___ Data extract

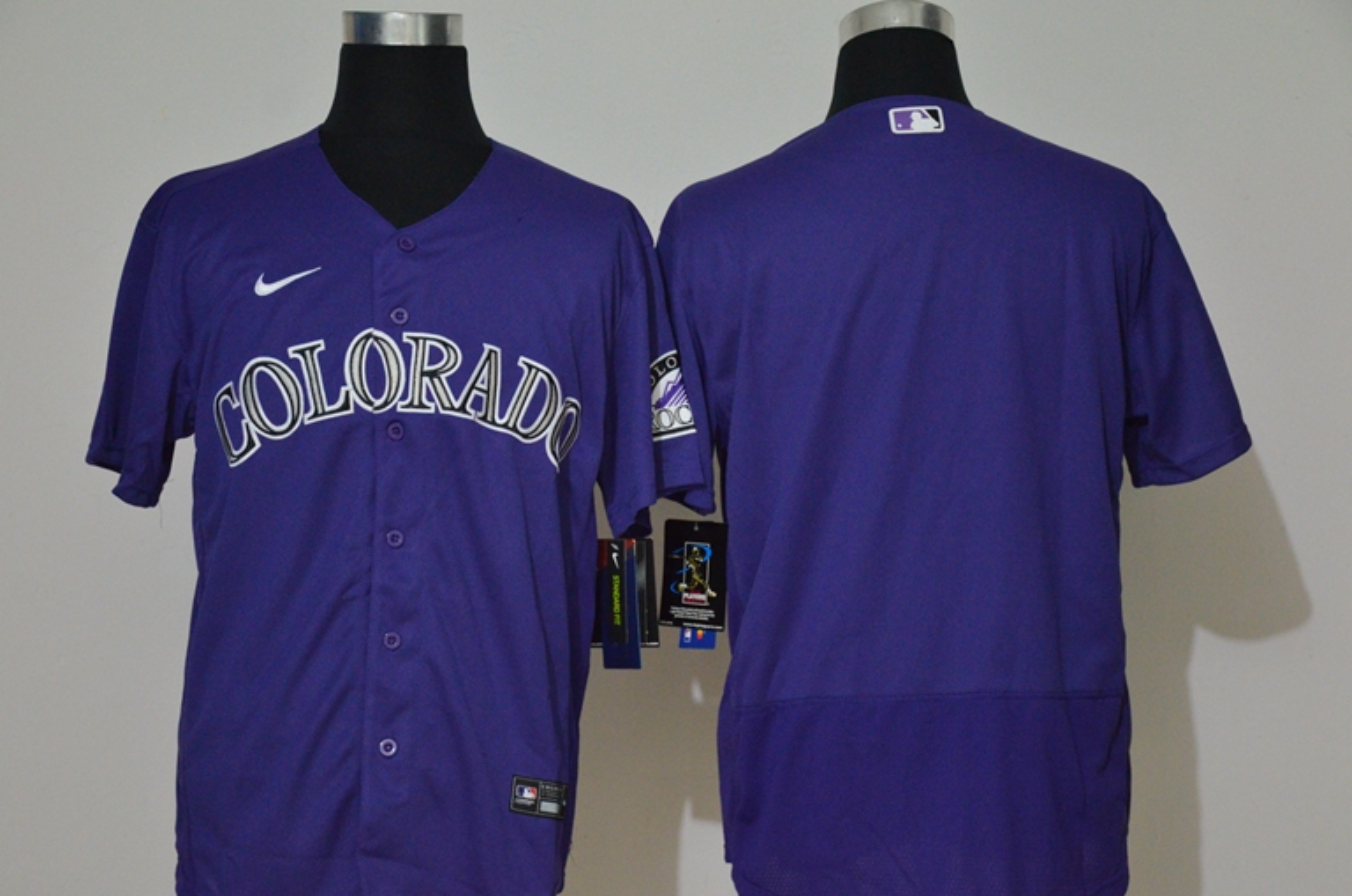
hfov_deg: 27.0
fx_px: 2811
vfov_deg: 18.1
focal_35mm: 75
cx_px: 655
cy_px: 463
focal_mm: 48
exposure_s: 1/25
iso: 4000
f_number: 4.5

______
___ Data extract

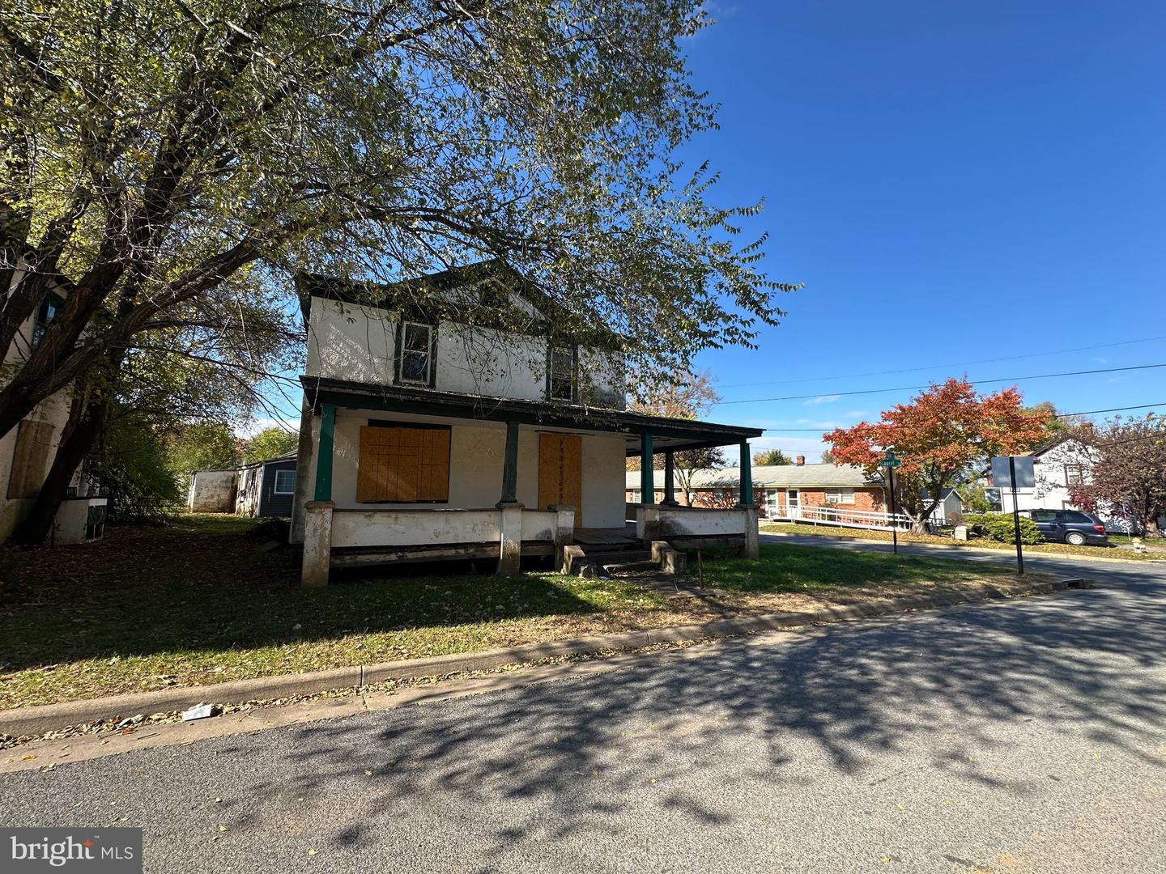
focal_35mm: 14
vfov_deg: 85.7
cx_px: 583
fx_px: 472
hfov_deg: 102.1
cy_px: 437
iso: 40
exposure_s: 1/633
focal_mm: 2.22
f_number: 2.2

______
___ Data extract

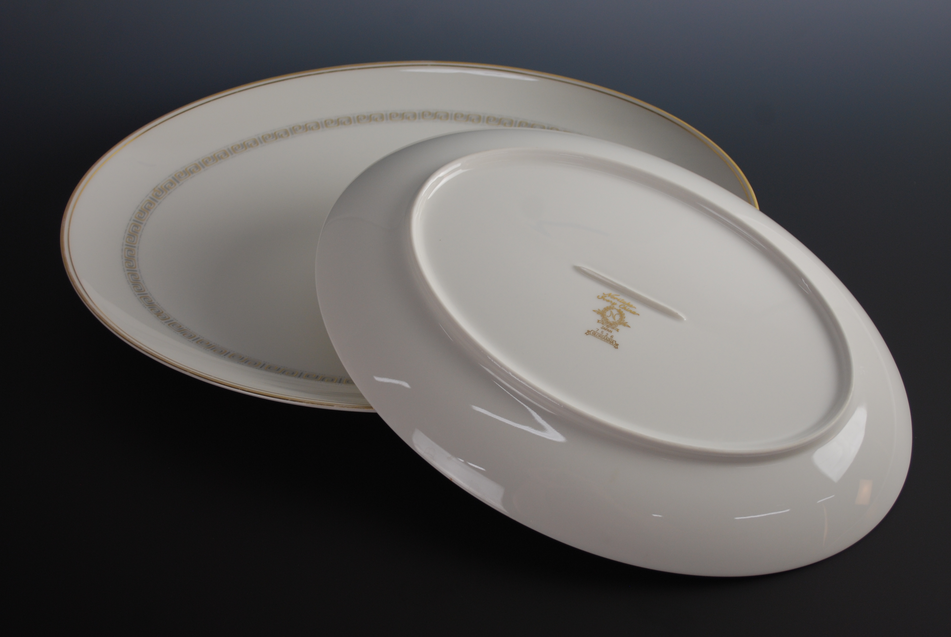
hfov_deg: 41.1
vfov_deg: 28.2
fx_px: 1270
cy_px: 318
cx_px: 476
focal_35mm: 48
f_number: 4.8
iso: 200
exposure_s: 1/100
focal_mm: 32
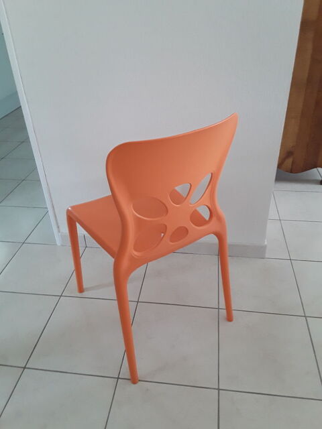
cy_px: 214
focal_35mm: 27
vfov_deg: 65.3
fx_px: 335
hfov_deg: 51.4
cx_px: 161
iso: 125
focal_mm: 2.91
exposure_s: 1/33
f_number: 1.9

______

* [Exercise]:
For the data above, set down exactly the lines from the line with "vfov_deg: 28.2" to the line with "f_number: 1.9", both included, leaving pictures out.

* [Written reply]:
vfov_deg: 28.2
fx_px: 1270
cy_px: 318
cx_px: 476
focal_35mm: 48
f_number: 4.8
iso: 200
exposure_s: 1/100
focal_mm: 32
cy_px: 214
focal_35mm: 27
vfov_deg: 65.3
fx_px: 335
hfov_deg: 51.4
cx_px: 161
iso: 125
focal_mm: 2.91
exposure_s: 1/33
f_number: 1.9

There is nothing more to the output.